Located in Rovieng commune, Samrong district, about 62 kilometers south of Phnom Penh, Phnom Chiso is 13O-meter-high mountain. Phnom Chiso temple was built with sandstone and other stones in the early 11th century by King Suryavarman I (AD 1002-1050), who practiced Brahmanism. It is 60 meters long and 50 meters wide and sits atop a mountain.
The temple is surrounded by two galleries. The first gallery is 60 meters long on each side. The second, smaller gallery, is in the middle, where there is the main worship place with two doors and a wooden statue. There are beautiful sculptures on the lintel and the pillars. Phnom Chiso Pagoda was built in 1917, destroyed by war during the 1970s and rebuilt in 1979. Behind it is a hall called
Thammasaphea, kof and a worship place. There is an ancient water tank made of concrete. People usually climb the staircase on the west side of the mountain, which has 390 steps and descend by the south side staircase, which has 408 steps.
Phnom Da, about 102 km away from Phnom Penh is one of the ancient historical places in Cambodia. Earlier it was the old capital of Nor Kor Kouk Thlork of Kouk Thlork It is about 24 km away from the town of Takeo. Phnom Da temple was constructed on a small mountain in the 6th century by the King Rut Trak Varman. There are 5 man-made statues situated at the valley of the mountain. These statues represent the style of Phnom Da.
Located in the southern province of Takeo, Angkor Borei is one of the oldest sites in Cambodia with several ruins and archaeological digs. This picturesque town is divided into two halves by a gently flowing river and encircled by an ancient and gently crumbling wall. Cambodians occupied the land for at least 2500 years and has yielded artifacts dating from the Neolithic period, the Funan period (4th/5th century AD) and Chenla (8th century AD) as well as the later Angkorian period (9th-15th century AD.) There are no significant temple ruins at Angkor Borei but there is a very interesting little museum displaying artifacts from the area.
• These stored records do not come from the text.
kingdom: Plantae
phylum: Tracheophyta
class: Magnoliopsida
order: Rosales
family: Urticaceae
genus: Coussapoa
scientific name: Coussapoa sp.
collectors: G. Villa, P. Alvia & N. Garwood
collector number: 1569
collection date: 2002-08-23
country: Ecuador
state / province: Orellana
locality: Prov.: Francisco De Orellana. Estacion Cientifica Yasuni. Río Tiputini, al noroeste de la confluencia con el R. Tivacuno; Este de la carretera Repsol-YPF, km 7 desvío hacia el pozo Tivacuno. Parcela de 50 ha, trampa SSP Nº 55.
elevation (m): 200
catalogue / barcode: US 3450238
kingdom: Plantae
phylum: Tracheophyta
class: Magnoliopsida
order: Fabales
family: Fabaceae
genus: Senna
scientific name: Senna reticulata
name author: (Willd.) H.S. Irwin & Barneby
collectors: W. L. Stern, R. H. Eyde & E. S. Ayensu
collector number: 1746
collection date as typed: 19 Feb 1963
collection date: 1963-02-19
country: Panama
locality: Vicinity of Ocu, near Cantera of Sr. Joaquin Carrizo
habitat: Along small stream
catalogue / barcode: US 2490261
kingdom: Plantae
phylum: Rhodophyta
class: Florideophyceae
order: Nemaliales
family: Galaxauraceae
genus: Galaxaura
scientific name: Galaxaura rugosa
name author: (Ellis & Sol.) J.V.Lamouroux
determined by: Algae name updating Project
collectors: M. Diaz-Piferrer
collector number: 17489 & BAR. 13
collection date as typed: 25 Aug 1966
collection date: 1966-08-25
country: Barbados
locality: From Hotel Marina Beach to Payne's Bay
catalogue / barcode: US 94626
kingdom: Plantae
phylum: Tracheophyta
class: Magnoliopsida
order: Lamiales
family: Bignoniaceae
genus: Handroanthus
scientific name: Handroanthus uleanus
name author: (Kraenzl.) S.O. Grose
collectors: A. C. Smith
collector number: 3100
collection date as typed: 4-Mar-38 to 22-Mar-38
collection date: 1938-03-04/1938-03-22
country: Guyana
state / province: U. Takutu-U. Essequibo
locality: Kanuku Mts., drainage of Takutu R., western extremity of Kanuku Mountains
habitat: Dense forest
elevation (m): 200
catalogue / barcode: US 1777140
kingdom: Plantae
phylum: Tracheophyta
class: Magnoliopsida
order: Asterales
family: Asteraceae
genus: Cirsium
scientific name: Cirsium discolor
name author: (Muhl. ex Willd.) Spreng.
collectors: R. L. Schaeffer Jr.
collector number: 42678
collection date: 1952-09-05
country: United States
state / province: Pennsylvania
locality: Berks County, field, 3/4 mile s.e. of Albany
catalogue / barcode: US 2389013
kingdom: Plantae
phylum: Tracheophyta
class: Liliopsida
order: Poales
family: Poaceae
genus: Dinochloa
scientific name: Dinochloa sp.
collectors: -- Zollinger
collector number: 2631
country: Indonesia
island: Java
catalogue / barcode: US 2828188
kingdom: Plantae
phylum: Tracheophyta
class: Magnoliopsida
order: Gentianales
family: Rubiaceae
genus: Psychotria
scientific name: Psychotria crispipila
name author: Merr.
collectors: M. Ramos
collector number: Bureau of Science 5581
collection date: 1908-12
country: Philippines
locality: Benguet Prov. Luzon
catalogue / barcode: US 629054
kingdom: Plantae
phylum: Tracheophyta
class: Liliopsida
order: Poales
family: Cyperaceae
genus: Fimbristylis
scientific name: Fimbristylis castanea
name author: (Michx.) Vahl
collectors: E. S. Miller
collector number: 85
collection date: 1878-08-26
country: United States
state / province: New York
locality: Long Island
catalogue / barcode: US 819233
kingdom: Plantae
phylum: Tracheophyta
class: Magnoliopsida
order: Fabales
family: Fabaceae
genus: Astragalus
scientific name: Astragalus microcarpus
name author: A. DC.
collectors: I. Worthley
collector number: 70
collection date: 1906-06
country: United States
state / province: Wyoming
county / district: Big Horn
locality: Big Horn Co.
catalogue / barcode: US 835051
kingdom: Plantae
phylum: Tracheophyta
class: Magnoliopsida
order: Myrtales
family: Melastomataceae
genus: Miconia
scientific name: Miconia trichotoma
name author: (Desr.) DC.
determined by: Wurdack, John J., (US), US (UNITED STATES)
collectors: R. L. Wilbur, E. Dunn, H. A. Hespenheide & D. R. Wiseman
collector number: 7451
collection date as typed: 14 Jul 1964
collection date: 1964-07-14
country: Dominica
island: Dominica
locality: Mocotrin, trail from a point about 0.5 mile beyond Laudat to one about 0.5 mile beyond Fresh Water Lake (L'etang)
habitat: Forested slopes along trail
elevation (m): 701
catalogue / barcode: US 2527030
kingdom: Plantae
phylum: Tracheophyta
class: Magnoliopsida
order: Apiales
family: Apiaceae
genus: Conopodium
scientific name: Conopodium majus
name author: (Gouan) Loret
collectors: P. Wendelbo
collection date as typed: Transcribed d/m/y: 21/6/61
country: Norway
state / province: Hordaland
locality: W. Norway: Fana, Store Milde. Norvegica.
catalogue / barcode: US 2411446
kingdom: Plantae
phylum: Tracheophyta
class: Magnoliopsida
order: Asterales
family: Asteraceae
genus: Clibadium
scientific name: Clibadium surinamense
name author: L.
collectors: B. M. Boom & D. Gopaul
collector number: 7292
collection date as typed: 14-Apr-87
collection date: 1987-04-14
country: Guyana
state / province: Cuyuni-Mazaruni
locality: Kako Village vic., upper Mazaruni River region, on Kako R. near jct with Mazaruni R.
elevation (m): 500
The Phnom Kleng, Takeo is considered among the famous tourist attractions in Takeo. A scenic province in Cambodia, Takeo is home to a number of natural and artificial places for sightseeing. There are several grand temples and natural and wildlife preserves in Takeo. There is plenty of vegetation at the Phnom Kleng. You can witness different kinds of birds, insects, reptiles, fishes, and mammals at this wildlife preserve.
Phnom Kleng is a pagoda that was built within a local community. There are two Buddhist temples, one is at the foot of the hill. A steep stairway with serpent handrail, decorated with many statutes along the way leads to another temple atop. There are a gigantic Buddha status, a statute of Preah Ko Preah Keo and many others. A southeastern hill sidewalk leads to a sacred natural water fountain. Locals believe that drinking or washing face with this water would heal all kinds of diseases.